# Troy Bilt TB25CS Trimmer



## jack13man (Apr 28, 2008)

I have a 4 or 5 year old string trimmer with the spring assisted start. It has not been run more than several hours total because something happened to the "spring assist" the first year and my neighbor gave me another trimmer just like it. I am now trying to repair this trimmer. There doesn't seem to be much tension when I pull on the starter rope and I have taken it apart down to the clutches. At this point I'm not quite sure what the Spring assist looks like or how to get the clutches off. I have looked for a IPL for this unit but cannot find one that matches my numbers TB25CS (4MTDS.0314RA.EM) Any help you could give me would be greatly appreciated. Thanks


----------



## jack13man (Apr 28, 2008)

ok I figured out how to remove the clutch. The spring assist start does not seem to be functioning properly. Can anyone tell me what I can check. Bot the recoil springs look good and the 2 little dogs on the flywheel seem to be ok. At this point I am at a dead end. Any help would be appreciated.


----------



## 30yearTech (Sep 14, 2006)

Does it not spin the engine over when the rope is pulled??


----------



## jack13man (Apr 28, 2008)

Yes it spins the engine but not very fast. My other trimmer you can feel the "spring assist" kick in and turn the engine over but this one the spring assist does not seem to be engaging.


----------



## hankster (Jan 1, 1998)

I would guess the compression is low. Pull the muffler and look for scoring on the piston/cylinder.


----------



## jack13man (Apr 28, 2008)

Thanks Hankster.....pulled the muffler and the cylinder does not appear to have scoring or scratches. Most of the cross checking is very visible. I checked the compression , however, and only have about 85. I would guess I need to pull the piston and further check the cylinder and rings. Is it possible that a ring is just stuck? Considering everything I have read I would suspect that poor /old gas contibuted to the problem.
This trimmer was only run several hours and everything was ok when it was put away.(it was put away with all gas still full) It has never been started after that so maybe its not as bad as I think. Thanks for the help.


----------



## Deathrite (May 21, 2009)

been sitting all that time with gas in the tank? suspect carb needs cleaning. replace fuel filter and carb gaskets. careful the spring under the lever. get fresh fuel from a station and put GOOD (FD rated) 2-cycle oil in to mix. 
good luck


----------



## hankster (Jan 1, 1998)

The spring assist starter works against the compression. The spring winds up until it can "over-power" the compression.... no/low compression, no resistance to wind up the spring. Generally those motors don't have a sticking ring problem but it is possible... only way to tell for sure is to pull the cylinder.

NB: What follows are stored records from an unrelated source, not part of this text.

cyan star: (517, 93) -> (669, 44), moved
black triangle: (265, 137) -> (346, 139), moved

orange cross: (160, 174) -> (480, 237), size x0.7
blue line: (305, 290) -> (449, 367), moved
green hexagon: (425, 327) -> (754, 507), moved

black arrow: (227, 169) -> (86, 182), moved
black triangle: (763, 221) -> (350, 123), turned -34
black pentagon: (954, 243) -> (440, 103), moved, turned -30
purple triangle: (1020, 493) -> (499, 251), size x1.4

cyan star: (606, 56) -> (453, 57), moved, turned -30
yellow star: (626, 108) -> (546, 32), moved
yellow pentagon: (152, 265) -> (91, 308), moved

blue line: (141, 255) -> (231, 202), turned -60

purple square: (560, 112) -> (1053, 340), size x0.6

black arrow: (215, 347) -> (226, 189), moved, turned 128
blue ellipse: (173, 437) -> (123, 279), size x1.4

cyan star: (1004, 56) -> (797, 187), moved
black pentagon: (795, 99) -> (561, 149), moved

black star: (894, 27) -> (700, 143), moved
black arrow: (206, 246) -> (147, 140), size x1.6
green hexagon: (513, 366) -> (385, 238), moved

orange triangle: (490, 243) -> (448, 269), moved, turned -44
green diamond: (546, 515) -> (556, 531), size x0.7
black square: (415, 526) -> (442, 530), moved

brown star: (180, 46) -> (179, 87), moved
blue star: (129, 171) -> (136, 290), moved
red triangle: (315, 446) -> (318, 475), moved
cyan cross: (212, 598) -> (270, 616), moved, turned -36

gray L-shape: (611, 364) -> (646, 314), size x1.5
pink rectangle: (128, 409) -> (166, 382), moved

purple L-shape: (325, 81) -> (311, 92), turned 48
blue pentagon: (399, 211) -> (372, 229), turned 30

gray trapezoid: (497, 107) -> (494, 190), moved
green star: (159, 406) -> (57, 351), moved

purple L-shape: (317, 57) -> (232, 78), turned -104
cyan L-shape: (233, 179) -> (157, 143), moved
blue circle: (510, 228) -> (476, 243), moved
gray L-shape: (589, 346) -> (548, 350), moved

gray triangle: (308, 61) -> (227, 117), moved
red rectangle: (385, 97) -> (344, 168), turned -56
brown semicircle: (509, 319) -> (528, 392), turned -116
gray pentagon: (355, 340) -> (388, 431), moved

I was also going to suggest a sheared flywheel key but I see you were able to check the compression so it would appear that the flywheel is still attached to the crank.


----------



## jack13man (Apr 28, 2008)

Hankster you are correct......by the way, thanks much for the explanation of how the spring assist works.......after you suggested low compression I kind of figured it out but really appreciate the lesson...Now here is what I found when I pulled the cylinder. !st I found the rod bearing gone...of course pieces had to of gone into the cylinder and after a close inspection there were indeed grooves in the piston and the cylinder wall. At this point I am thinking this is not worth fixing and since I have another just like it I will keep it for parts. Thanks for the help. More lessons learned. ( I now use synthetic oil in my 2 strokes)


----------